Environmental sustainability is also part of Zero Acre Farms’ mission. The name refers to the goal of decreasing the amount of land used to produce cooking oil.
“Vegetable oils, kind of broadly speaking, which includes soybean oil and canola oil and the rest, they take up about 30% of croplands globally, and since the 1960s they’ve taken up more land than basically every other food combined,” Nobbs said. Most are annual monocrops and, in the U.S., some are subsidized, such as soy, corn and cotton.

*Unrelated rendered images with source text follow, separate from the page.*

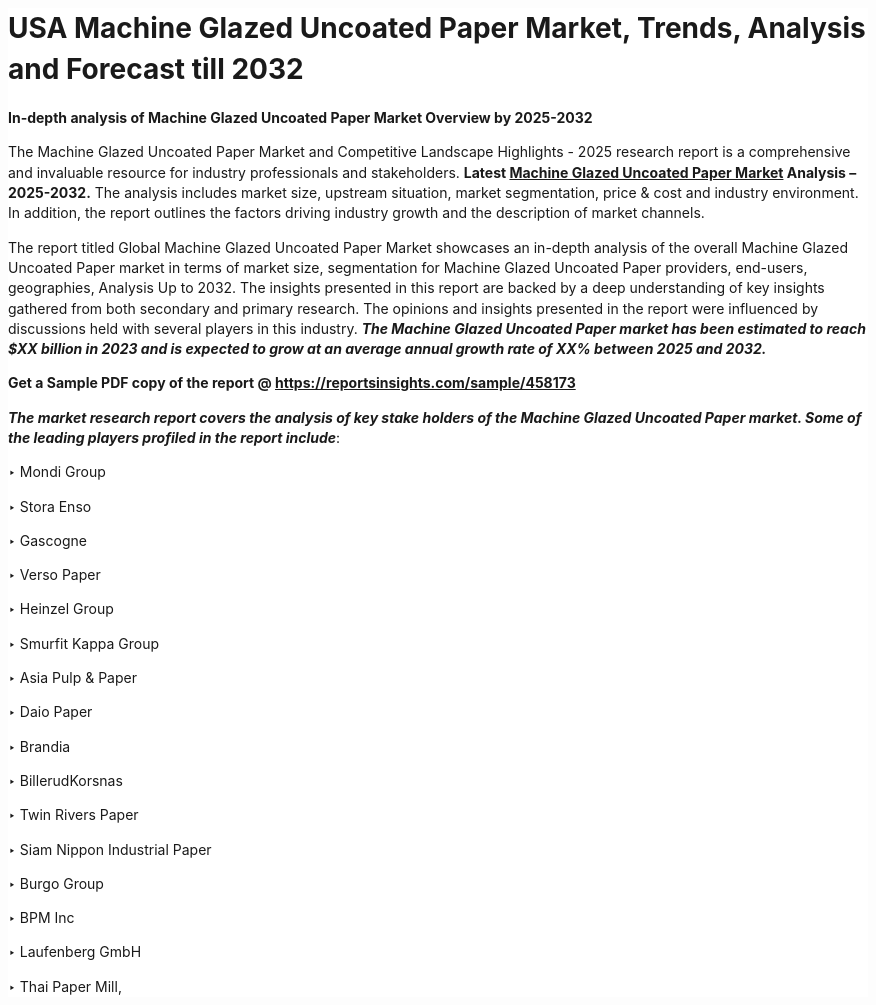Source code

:# USA Machine Glazed Uncoated Paper Market, Trends, Analysis and Forecast till 2032

<strong>In-depth analysis of Machine Glazed Uncoated Paper Market Overview by 2025-2032</strong></p>

The Machine Glazed Uncoated Paper Market and Competitive Landscape Highlights - 2025 research report is a comprehensive and invaluable resource for industry professionals and stakeholders. <strong>Latest <a href=https://www.reportsinsights.com/sample/458173>Machine Glazed Uncoated Paper Market</a> Analysis – 2025-2032.</strong>  The analysis includes market size, upstream situation, market segmentation, price & cost and industry environment. In addition, the report outlines the factors driving industry growth and the description of market channels.

The report titled Global Machine Glazed Uncoated Paper Market showcases an in-depth analysis of the overall Machine Glazed Uncoated Paper market in terms of market size, segmentation for Machine Glazed Uncoated Paper providers, end-users, geographies, Analysis Up to 2032. The insights presented in this report are backed by a deep understanding of key insights gathered from both secondary and primary research. The opinions and insights presented in the report were influenced by discussions held with several players in this industry. <strong><em>The Machine Glazed Uncoated Paper market has been estimated to reach $XX billion in 2023 and is expected to grow at an average annual growth rate of XX% between 2025 and 2032.</em></strong>

<strong>Get a Sample PDF copy of the report @ <a href=https://reportsinsights.com/sample/458173>https://reportsinsights.com/sample/458173</a></strong>

<strong><em>The market research report covers the analysis of key stake holders of the Machine Glazed Uncoated Paper market. Some of the leading players profiled in the report include</em></strong>: 

‣ Mondi Group

‣ Stora Enso

‣ Gascogne

‣ Verso Paper

‣ Heinzel Group

‣ Smurfit Kappa Group

‣ Asia Pulp & Paper

‣ Daio Paper

‣ Brandia

‣ BillerudKorsnas

‣ Twin Rivers Paper

‣ Siam Nippon Industrial Paper

‣ Burgo Group

‣ BPM Inc

‣ Laufenberg GmbH

‣ Thai Paper Mill,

“They have this disproportionally bad environmental footprint. Not only are they inefficient, in that they need a ton of land just to produce a little bit of oil…they’re also quite bad from an emissions standpoint and so they’ve got to go,” Nobbs said. “It doesn’t make sense to clear all this land to grow an entire plant just to press its tiny seed for some oil and then rip it all out of the ground, including its roots, every year just to do it all over again.”

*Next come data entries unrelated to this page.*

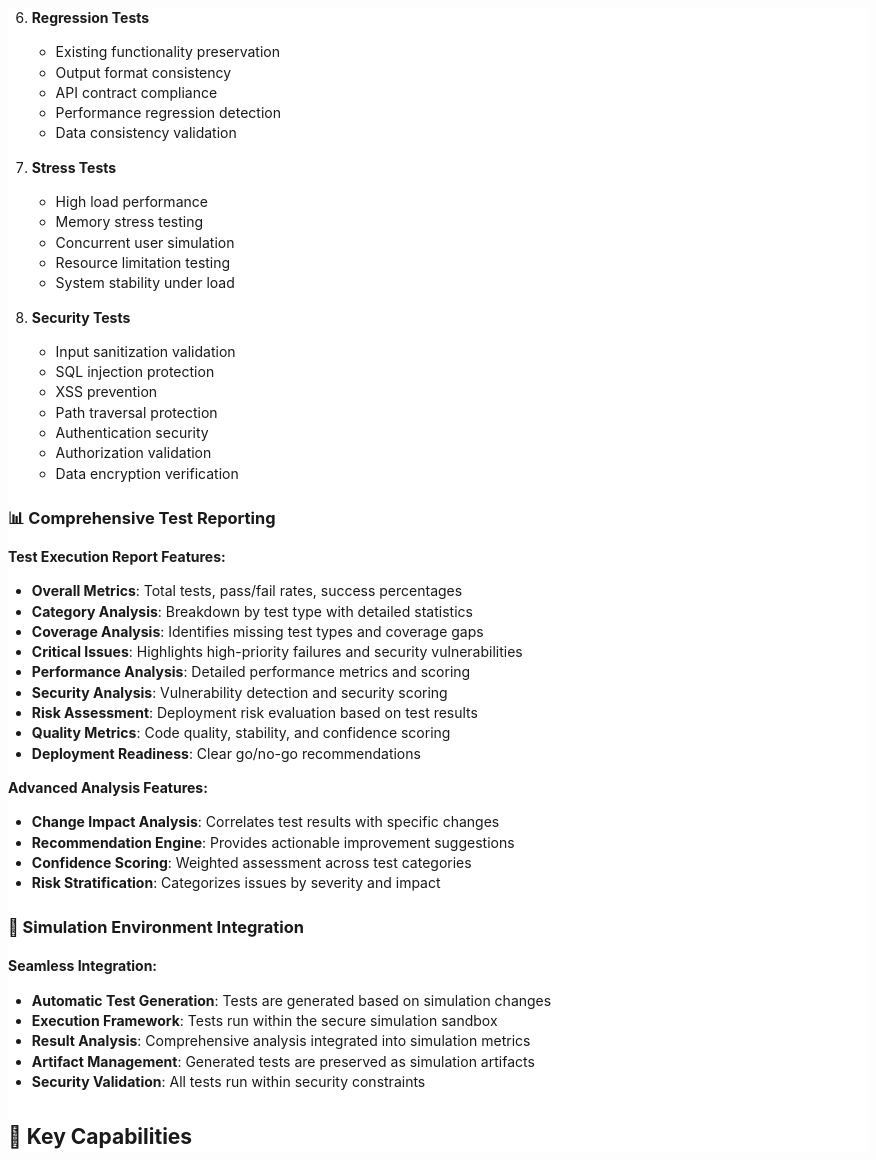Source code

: 6. **Regression Tests**
   - Existing functionality preservation
   - Output format consistency
   - API contract compliance
   - Performance regression detection
   - Data consistency validation

7. **Stress Tests**
   - High load performance
   - Memory stress testing
   - Concurrent user simulation
   - Resource limitation testing
   - System stability under load

8. **Security Tests**
   - Input sanitization validation
   - SQL injection protection
   - XSS prevention
   - Path traversal protection
   - Authentication security
   - Authorization validation
   - Data encryption verification

### 📊 Comprehensive Test Reporting

**Test Execution Report Features:**
- **Overall Metrics**: Total tests, pass/fail rates, success percentages
- **Category Analysis**: Breakdown by test type with detailed statistics
- **Coverage Analysis**: Identifies missing test types and coverage gaps
- **Critical Issues**: Highlights high-priority failures and security vulnerabilities
- **Performance Analysis**: Detailed performance metrics and scoring
- **Security Analysis**: Vulnerability detection and security scoring
- **Risk Assessment**: Deployment risk evaluation based on test results
- **Quality Metrics**: Code quality, stability, and confidence scoring
- **Deployment Readiness**: Clear go/no-go recommendations

**Advanced Analysis Features:**
- **Change Impact Analysis**: Correlates test results with specific changes
- **Recommendation Engine**: Provides actionable improvement suggestions
- **Confidence Scoring**: Weighted assessment across test categories
- **Risk Stratification**: Categorizes issues by severity and impact

### 🔗 Simulation Environment Integration

**Seamless Integration:**
- **Automatic Test Generation**: Tests are generated based on simulation changes
- **Execution Framework**: Tests run within the secure simulation sandbox
- **Result Analysis**: Comprehensive analysis integrated into simulation metrics
- **Artifact Management**: Generated tests are preserved as simulation artifacts
- **Security Validation**: All tests run within security constraints

## 🎯 Key Capabilities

Sugar cane uses 87% less land than canola oil (and 99% less water than olive oil), according to Zero Acre’s website.
“It’s also a perennial crop, so it’s not uprooted every year like an annual monocrop is, and it gets its water primarily from rainfall, not irrigation, so kind of across the board – emissions, land use, water use – all the numbers are really good,” he said.
Nobbs said people may not be aware of how prevalent cooking oils are in daily life.
“I think a lot of people think, ‘Oh this doesn’t affect me, this isn’t an issue,’ until they start looking at the ingredients lists of everything in their kitchen and their pantry and their fridge, and they start asking restaurants what oils they cook with,” he said.
The debate over the merits and possible dangers of seed oils has been simmering in recent years, with the likes of Christopher Gardner, professor of medicine and director of nutrition studies at the Stanford Prevention Research Center, writing in an MSNBC opinion piece that Health and Human Services Secretary Robert F. Kennedy Jr. had joined “the seed oil conspiracy theorists.” Gardner added that “there is an overwhelming body of scientific evidence confirming this family of oils is more healthful than harmful in moderation.”
And in a March 13 interview in Stanford Medicine’s Scope publication, Gardner said most claims about seed oils are misguided and that other dietary changes – such as avoiding ultraprocessed foods – will lead to bigger health benefits than focusing on seed oils. (Nobbs has argued that media coverage of the seed oil debate has been flawed.)
To Nobbs, the very fact that cooking oils have increasingly become a topic of debate at all is a good thing.
“We are very excited about the momentum right now, even if it’s controversial,” he said. “People talking about oil is like a dream come true for us.”